- WORK ORDER
Write the line that contains "X0062Y-01275D03*" and each one after it, word for word, ending with the final line of the data.

- DATA SHOWN
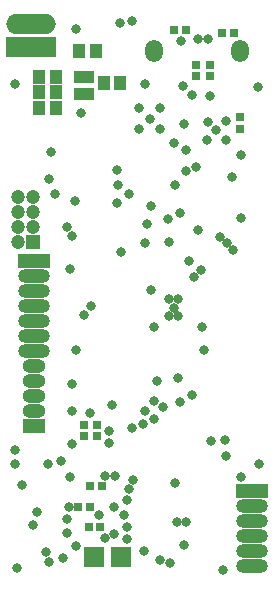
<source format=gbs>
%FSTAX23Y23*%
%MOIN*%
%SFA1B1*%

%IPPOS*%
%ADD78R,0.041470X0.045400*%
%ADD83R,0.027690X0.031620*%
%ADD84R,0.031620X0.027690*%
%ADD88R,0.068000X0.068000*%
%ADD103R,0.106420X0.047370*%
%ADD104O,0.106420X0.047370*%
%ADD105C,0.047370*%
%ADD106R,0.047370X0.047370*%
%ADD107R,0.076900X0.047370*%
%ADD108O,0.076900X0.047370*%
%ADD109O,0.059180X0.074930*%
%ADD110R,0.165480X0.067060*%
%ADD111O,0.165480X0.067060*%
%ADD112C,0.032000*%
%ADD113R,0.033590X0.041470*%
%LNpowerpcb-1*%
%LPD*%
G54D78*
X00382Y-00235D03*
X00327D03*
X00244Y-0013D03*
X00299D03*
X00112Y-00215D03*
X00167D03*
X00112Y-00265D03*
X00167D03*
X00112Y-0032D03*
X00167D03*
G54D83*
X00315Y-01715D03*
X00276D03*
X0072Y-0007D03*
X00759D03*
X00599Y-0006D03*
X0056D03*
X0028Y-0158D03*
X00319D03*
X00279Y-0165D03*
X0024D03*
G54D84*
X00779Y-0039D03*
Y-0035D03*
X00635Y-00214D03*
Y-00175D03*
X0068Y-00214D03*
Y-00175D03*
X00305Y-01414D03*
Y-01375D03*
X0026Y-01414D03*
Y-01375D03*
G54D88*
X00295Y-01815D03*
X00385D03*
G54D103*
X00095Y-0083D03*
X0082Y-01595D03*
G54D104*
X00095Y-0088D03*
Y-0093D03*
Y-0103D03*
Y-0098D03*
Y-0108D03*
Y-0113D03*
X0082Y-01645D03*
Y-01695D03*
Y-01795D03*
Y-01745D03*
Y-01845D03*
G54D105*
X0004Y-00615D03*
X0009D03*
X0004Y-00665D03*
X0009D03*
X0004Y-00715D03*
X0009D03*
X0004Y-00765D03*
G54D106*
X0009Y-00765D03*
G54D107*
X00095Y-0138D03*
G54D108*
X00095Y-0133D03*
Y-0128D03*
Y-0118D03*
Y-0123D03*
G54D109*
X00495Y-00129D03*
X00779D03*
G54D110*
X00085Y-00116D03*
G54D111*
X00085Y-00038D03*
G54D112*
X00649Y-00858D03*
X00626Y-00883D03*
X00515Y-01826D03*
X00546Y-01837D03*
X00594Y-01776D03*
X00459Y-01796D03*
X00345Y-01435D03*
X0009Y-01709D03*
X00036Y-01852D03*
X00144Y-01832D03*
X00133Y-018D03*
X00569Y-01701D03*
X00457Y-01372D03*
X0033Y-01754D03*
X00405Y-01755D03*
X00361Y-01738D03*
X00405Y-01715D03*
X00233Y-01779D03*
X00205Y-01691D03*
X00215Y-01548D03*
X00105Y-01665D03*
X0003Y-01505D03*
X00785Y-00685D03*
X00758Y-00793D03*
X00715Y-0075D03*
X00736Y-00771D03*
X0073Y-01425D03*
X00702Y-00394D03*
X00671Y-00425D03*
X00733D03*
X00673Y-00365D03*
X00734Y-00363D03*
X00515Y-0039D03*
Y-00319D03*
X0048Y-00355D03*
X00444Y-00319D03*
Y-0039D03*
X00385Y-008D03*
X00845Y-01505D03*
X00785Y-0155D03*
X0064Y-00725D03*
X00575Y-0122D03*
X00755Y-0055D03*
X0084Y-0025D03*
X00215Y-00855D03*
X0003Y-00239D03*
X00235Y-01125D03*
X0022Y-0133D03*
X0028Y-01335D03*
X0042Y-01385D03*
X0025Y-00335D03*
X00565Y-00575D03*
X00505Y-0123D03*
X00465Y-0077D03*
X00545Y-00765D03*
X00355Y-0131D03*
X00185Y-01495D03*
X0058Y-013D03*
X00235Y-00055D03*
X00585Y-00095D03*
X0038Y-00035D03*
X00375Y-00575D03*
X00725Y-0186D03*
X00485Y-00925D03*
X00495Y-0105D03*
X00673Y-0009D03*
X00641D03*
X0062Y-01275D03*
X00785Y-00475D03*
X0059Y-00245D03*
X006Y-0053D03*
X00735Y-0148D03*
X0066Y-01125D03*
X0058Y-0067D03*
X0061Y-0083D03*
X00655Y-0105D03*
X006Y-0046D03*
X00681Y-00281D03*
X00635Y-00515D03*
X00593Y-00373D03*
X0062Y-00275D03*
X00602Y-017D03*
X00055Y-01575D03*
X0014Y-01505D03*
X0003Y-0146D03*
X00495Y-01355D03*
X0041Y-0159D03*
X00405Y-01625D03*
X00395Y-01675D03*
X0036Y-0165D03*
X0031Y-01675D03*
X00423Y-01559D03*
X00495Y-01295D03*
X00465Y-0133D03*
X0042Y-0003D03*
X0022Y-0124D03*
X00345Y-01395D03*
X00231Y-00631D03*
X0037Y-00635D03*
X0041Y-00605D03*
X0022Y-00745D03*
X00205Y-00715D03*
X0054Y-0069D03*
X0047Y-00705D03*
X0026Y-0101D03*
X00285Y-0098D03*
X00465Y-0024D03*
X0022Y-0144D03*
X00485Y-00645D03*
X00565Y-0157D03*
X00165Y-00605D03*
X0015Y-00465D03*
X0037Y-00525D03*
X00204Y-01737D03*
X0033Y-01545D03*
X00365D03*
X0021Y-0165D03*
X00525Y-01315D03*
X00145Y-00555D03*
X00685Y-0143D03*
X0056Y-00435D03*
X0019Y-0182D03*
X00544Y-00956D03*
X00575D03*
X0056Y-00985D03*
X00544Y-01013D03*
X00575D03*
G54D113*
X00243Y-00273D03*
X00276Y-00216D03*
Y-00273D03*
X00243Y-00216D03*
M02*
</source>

- PROBLEM SOLUTION
X0062Y-01275D03*
X00785Y-00475D03*
X0059Y-00245D03*
X006Y-0053D03*
X00735Y-0148D03*
X0066Y-01125D03*
X0058Y-0067D03*
X0061Y-0083D03*
X00655Y-0105D03*
X006Y-0046D03*
X00681Y-00281D03*
X00635Y-00515D03*
X00593Y-00373D03*
X0062Y-00275D03*
X00602Y-017D03*
X00055Y-01575D03*
X0014Y-01505D03*
X0003Y-0146D03*
X00495Y-01355D03*
X0041Y-0159D03*
X00405Y-01625D03*
X00395Y-01675D03*
X0036Y-0165D03*
X0031Y-01675D03*
X00423Y-01559D03*
X00495Y-01295D03*
X00465Y-0133D03*
X0042Y-0003D03*
X0022Y-0124D03*
X00345Y-01395D03*
X00231Y-00631D03*
X0037Y-00635D03*
X0041Y-00605D03*
X0022Y-00745D03*
X00205Y-00715D03*
X0054Y-0069D03*
X0047Y-00705D03*
X0026Y-0101D03*
X00285Y-0098D03*
X00465Y-0024D03*
X0022Y-0144D03*
X00485Y-00645D03*
X00565Y-0157D03*
X00165Y-00605D03*
X0015Y-00465D03*
X0037Y-00525D03*
X00204Y-01737D03*
X0033Y-01545D03*
X00365D03*
X0021Y-0165D03*
X00525Y-01315D03*
X00145Y-00555D03*
X00685Y-0143D03*
X0056Y-00435D03*
X0019Y-0182D03*
X00544Y-00956D03*
X00575D03*
X0056Y-00985D03*
X00544Y-01013D03*
X00575D03*
G54D113*
X00243Y-00273D03*
X00276Y-00216D03*
Y-00273D03*
X00243Y-00216D03*
M02*
</source>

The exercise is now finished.